Heme delivery to apo-TCtail-HO2 proteins in living cells and the importance of GAPDH. The apo-TCtail-HO2 protein (A–C) or the G163D/C265A (D–F) or the H45W/G159W (G–I) variants of the TCtail-HO2 protein was expressed in heme-deficient HEK293 cells and FlAsH-labeled. The change in fluorescence intensity versus time was monitored after adding vehicle buffer or 5 µM heme to the cell cultures, and a decrease in FlAsH fluorescence intensity indicates heme incorporation.
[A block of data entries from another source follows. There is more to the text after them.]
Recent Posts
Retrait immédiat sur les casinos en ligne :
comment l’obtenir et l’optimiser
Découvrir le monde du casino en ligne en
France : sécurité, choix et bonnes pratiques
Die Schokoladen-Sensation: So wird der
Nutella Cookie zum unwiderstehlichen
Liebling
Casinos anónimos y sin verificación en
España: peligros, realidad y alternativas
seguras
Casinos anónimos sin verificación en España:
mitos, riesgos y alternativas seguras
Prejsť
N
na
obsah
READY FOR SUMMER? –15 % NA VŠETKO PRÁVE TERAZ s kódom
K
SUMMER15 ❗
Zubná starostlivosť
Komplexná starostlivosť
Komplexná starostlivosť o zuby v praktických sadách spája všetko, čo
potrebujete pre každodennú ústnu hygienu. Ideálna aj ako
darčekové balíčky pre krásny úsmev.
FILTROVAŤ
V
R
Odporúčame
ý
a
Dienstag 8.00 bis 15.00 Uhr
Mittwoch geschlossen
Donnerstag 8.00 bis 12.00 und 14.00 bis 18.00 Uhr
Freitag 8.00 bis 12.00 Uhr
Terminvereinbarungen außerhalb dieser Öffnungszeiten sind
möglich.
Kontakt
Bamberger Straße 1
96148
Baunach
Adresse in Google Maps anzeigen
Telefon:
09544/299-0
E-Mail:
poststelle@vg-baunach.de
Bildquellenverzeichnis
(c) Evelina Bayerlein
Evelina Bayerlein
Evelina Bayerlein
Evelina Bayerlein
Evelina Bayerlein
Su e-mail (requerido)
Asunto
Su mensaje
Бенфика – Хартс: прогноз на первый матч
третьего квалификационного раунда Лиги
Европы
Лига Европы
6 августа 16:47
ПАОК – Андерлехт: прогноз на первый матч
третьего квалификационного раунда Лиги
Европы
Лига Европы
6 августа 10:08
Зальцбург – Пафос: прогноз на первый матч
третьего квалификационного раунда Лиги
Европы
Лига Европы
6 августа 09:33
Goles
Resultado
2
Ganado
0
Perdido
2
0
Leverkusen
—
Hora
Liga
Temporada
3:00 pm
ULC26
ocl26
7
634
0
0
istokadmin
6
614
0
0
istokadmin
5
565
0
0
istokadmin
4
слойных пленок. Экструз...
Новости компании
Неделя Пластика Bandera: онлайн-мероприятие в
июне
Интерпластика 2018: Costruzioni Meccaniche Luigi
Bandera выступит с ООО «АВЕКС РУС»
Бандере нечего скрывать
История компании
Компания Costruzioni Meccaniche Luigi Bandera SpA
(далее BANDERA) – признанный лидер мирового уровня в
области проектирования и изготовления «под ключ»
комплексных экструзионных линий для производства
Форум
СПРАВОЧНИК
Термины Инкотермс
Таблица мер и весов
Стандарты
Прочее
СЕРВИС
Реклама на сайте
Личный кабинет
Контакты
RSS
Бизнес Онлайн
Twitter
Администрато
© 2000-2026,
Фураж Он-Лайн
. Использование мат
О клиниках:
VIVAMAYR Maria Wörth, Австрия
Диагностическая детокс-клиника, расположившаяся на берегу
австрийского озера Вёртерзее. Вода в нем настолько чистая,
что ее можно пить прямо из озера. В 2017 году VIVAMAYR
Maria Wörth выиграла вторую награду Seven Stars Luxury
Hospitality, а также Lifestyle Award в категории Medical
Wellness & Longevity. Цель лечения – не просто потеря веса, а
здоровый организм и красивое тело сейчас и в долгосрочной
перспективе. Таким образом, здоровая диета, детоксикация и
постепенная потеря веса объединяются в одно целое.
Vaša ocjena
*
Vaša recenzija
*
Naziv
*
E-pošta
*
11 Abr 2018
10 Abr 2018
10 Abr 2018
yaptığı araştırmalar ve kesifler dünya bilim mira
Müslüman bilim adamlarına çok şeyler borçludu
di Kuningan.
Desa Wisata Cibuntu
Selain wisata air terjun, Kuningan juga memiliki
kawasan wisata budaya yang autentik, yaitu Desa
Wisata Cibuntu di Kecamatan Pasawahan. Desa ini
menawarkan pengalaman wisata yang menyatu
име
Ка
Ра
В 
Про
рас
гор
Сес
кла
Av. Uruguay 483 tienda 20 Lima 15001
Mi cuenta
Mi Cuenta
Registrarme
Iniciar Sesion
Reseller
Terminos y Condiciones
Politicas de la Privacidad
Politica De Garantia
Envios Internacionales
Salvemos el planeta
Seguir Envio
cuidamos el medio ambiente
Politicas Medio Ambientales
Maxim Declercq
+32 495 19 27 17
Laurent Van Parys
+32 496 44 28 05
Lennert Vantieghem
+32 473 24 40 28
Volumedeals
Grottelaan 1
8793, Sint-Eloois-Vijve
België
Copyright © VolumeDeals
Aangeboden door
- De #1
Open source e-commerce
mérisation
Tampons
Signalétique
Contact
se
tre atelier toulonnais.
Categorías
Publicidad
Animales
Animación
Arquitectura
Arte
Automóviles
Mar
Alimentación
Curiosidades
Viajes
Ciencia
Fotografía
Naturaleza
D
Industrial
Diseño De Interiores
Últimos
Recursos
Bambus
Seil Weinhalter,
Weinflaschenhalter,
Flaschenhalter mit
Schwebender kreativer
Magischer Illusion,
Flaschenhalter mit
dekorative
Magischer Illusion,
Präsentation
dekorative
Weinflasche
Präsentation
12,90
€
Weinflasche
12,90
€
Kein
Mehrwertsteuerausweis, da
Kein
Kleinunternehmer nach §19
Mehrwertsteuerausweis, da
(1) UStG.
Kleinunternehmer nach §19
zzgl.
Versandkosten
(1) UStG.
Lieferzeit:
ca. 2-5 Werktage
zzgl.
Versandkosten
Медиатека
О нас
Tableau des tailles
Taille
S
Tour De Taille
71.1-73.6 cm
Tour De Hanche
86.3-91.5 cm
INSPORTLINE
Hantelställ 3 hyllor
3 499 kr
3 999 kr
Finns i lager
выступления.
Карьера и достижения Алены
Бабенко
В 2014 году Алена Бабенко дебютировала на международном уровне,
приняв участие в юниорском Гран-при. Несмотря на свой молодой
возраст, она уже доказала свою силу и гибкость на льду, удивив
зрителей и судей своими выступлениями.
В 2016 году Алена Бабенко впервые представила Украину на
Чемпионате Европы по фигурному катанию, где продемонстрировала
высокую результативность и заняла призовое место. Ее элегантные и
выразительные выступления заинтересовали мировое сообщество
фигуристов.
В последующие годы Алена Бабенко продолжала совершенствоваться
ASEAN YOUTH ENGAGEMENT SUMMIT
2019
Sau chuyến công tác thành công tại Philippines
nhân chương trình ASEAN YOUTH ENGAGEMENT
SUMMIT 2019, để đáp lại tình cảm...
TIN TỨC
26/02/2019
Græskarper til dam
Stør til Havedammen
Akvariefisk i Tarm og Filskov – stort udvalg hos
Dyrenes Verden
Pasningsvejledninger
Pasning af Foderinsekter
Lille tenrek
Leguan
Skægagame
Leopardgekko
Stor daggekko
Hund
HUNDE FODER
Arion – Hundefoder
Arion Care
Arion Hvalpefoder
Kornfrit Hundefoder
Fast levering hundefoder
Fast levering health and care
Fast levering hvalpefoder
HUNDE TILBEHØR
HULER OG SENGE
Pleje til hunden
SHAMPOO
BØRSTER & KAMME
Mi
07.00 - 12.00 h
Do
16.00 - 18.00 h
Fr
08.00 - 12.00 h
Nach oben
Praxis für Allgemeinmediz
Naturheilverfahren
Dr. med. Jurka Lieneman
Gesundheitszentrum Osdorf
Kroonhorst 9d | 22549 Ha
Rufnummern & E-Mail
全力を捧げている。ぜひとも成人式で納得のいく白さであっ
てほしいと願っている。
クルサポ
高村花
In this Figure, “siGAPDH” indicates heme was added to cells transfected with siGAPDH RNA; “scramble RNA” indicates heme was added to cells transfected with scramble RNA; “HA-GAPDH H53A” indicates heme was added to cells transfected with siGAPDH RNA and siRNA resistant HA-GAPDH H53A; and “HA-GAPDH WT” indicates heme was added to cells transfected with siGAPDH RNA and siRNA resistant HA-GAPDH. Kinetic traces are the mean ± SD of three wells and are representative of two independent experiments.